• Job:
Please copy each line of the listing below in which the word "long" appears.

[Start of section]

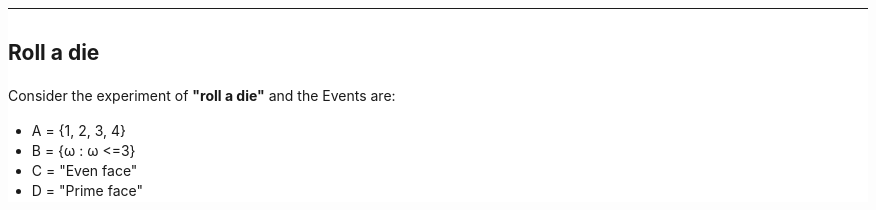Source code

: 











































































---

<div id="oweq-toss-a-dice"></div>

## Roll a die

Consider the experiment of **"roll a die"** and the Events are:

 - A = {1, 2, 3, 4}
 - B = {ω : ω <=3}
 - C = "Even face"
 - D = "Prime face"
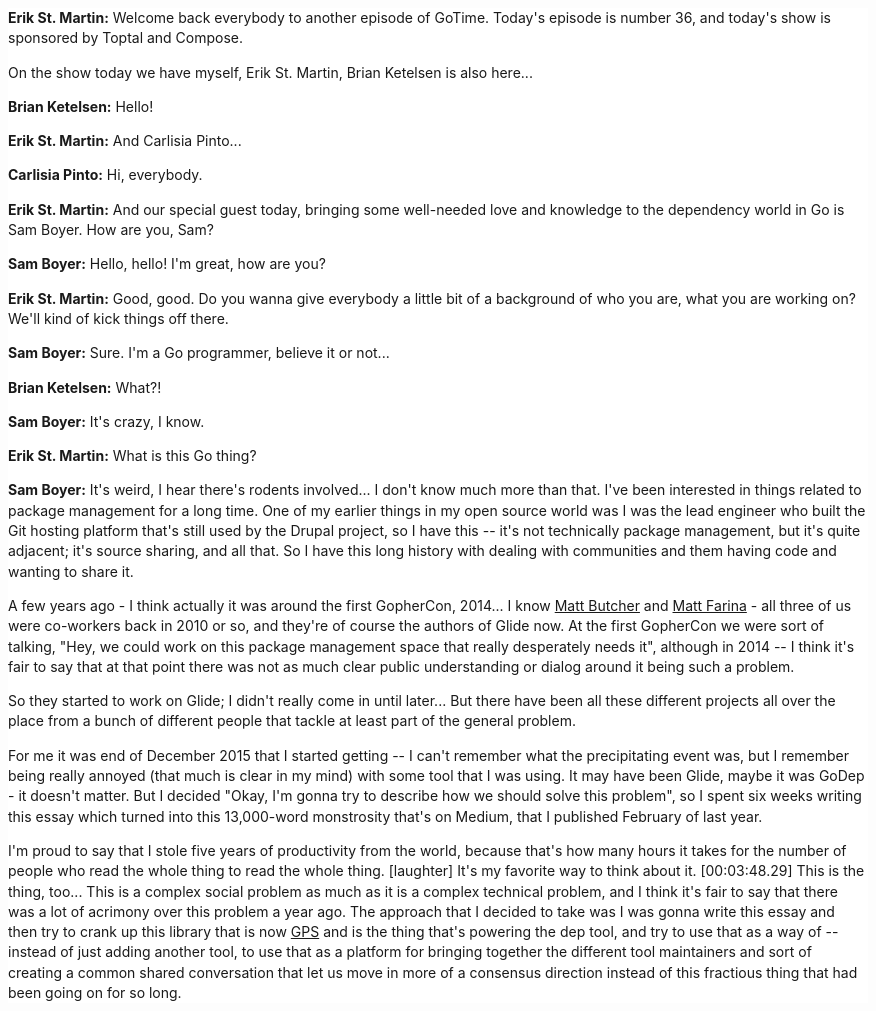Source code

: **Erik St. Martin:** Welcome back everybody to another episode of GoTime. Today's episode is number 36, and today's show is sponsored by Toptal and Compose.

On the show today we have myself, Erik St. Martin, Brian Ketelsen is also here...

**Brian Ketelsen:** Hello!

**Erik St. Martin:** And Carlisia Pinto...

**Carlisia Pinto:** Hi, everybody.

**Erik St. Martin:** And our special guest today, bringing some well-needed love and knowledge to the dependency world in Go is Sam Boyer. How are you, Sam?

**Sam Boyer:** Hello, hello! I'm great, how are you?

**Erik St. Martin:** Good, good. Do you wanna give everybody a little bit of a background of who you are, what you are working on? We'll kind of kick things off there.

**Sam Boyer:** Sure. I'm a Go programmer, believe it or not...

**Brian Ketelsen:** What?!

**Sam Boyer:** It's crazy, I know.

**Erik St. Martin:** What is this Go thing?

**Sam Boyer:** It's weird, I hear there's rodents involved... I don't know much more than that. I've been interested in things related to package management for a long time. One of my earlier things in my open source world was I was the lead engineer who built the Git hosting platform that's still used by the Drupal project, so I have this -- it's not technically package management, but it's quite adjacent; it's source sharing, and all that. So I have this long history with dealing with communities and them having code and wanting to share it.

A few years ago - I think actually it was around the first GopherCon, 2014... I know [Matt Butcher](https://twitter.com/technosophos) and [Matt Farina](https://twitter.com/mattfarina) - all three of us were co-workers back in 2010 or so, and they're of course the authors of Glide now. At the first GopherCon we were sort of talking, "Hey, we could work on this package management space that really desperately needs it", although in 2014 -- I think it's fair to say that at that point there was not as much clear public understanding or dialog around it being such a problem.

So they started to work on Glide; I didn't really come in until later... But there have been all these different projects all over the place from a bunch of different people that tackle at least part of the general problem.

For me it was end of December 2015 that I started getting -- I can't remember what the precipitating event was, but I remember being really annoyed (that much is clear in my mind) with some tool that I was using. It may have been Glide, maybe it was GoDep - it doesn't matter. But I decided "Okay, I'm gonna try to describe how we should solve this problem", so I spent six weeks writing this essay which turned into this 13,000-word monstrosity that's on Medium, that I published February of last year.

I'm proud to say that I stole five years of productivity from the world, because that's how many hours it takes for the number of people who read the whole thing to read the whole thing. \[laughter\] It's my favorite way to think about it.
\[00:03:48.29\] This is the thing, too... This is a complex social problem as much as it is a complex technical problem, and I think it's fair to say that there was a lot of acrimony over this problem a year ago. The approach that I decided to take was I was gonna write this essay and then try to crank up this library that is now [GPS](https://github.com/sdboyer/gps) and is the thing that's powering the dep tool, and try to use that as a way of -- instead of just adding another tool, to use that as a platform for bringing together the different tool maintainers and sort of creating a common shared conversation that let us move in more of a consensus direction instead of this fractious thing that had been going on for so long.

[End of section]

• Task solution:
**Sam Boyer:** It's weird, I hear there's rodents involved... I don't know much more than that. I've been interested in things related to package management for a long time. One of my earlier things in my open source world was I was the lead engineer who built the Git hosting platform that's still used by the Drupal project, so I have this -- it's not technically package management, but it's quite adjacent; it's source sharing, and all that. So I have this long history with dealing with communities and them having code and wanting to share it.
\[00:03:48.29\] This is the thing, too... This is a complex social problem as much as it is a complex technical problem, and I think it's fair to say that there was a lot of acrimony over this problem a year ago. The approach that I decided to take was I was gonna write this essay and then try to crank up this library that is now [GPS](https://github.com/sdboyer/gps) and is the thing that's powering the dep tool, and try to use that as a way of -- instead of just adding another tool, to use that as a platform for bringing together the different tool maintainers and sort of creating a common shared conversation that let us move in more of a consensus direction instead of this fractious thing that had been going on for so long.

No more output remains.